--- START ---

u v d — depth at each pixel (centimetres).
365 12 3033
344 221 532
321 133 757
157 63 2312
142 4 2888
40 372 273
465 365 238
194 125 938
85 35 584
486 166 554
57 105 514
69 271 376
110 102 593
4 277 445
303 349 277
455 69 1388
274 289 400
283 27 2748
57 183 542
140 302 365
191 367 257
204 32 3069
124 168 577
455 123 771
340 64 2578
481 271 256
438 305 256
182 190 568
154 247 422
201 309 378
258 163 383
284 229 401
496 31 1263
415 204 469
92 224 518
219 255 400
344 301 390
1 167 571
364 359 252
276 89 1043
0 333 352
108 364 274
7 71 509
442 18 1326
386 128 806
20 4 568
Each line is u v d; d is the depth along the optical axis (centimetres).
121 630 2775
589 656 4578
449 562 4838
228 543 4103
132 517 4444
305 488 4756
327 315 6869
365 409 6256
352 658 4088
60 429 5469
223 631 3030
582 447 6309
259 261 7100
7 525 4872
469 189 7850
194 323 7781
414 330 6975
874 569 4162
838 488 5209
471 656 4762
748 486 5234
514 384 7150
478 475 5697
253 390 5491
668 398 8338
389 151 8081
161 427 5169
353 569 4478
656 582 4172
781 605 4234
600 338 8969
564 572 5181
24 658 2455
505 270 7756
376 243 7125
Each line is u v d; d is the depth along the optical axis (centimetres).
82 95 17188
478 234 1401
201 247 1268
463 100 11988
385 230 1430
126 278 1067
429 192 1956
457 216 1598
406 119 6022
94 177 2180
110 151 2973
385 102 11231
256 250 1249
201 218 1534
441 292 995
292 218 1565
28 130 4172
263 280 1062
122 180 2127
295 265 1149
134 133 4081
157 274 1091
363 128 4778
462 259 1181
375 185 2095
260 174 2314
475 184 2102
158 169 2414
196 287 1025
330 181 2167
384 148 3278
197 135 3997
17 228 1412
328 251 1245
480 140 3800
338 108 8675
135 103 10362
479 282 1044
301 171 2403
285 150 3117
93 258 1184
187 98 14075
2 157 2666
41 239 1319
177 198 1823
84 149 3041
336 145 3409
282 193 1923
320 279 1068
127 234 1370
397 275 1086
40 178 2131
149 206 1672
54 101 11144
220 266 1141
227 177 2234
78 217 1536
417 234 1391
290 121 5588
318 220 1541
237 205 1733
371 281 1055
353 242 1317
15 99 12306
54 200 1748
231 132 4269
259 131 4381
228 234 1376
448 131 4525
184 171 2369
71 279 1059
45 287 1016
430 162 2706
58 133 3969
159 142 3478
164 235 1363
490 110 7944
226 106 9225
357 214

--- END ---

What this task involves:
Set down nothing but the lines from the one with "600 338 8969" through the end of the records, keeping each line exactly as written and including both ends.

Worked solution:
600 338 8969
564 572 5181
24 658 2455
505 270 7756
376 243 7125
Each line is u v d; d is the depth along the optical axis (centimetres).
82 95 17188
478 234 1401
201 247 1268
463 100 11988
385 230 1430
126 278 1067
429 192 1956
457 216 1598
406 119 6022
94 177 2180
110 151 2973
385 102 11231
256 250 1249
201 218 1534
441 292 995
292 218 1565
28 130 4172
263 280 1062
122 180 2127
295 265 1149
134 133 4081
157 274 1091
363 128 4778
462 259 1181
375 185 2095
260 174 2314
475 184 2102
158 169 2414
196 287 1025
330 181 2167
384 148 3278
197 135 3997
17 228 1412
328 251 1245
480 140 3800
338 108 8675
135 103 10362
479 282 1044
301 171 2403
285 150 3117
93 258 1184
187 98 14075
2 157 2666
41 239 1319
177 198 1823
84 149 3041
336 145 3409
282 193 1923
320 279 1068
127 234 1370
397 275 1086
40 178 2131
149 206 1672
54 101 11144
220 266 1141
227 177 2234
78 217 1536
417 234 1391
290 121 5588
318 220 1541
237 205 1733
371 281 1055
353 242 1317
15 99 12306
54 200 1748
231 132 4269
259 131 4381
228 234 1376
448 131 4525
184 171 2369
71 279 1059
45 287 1016
430 162 2706
58 133 3969
159 142 3478
164 235 1363
490 110 7944
226 106 9225
357 214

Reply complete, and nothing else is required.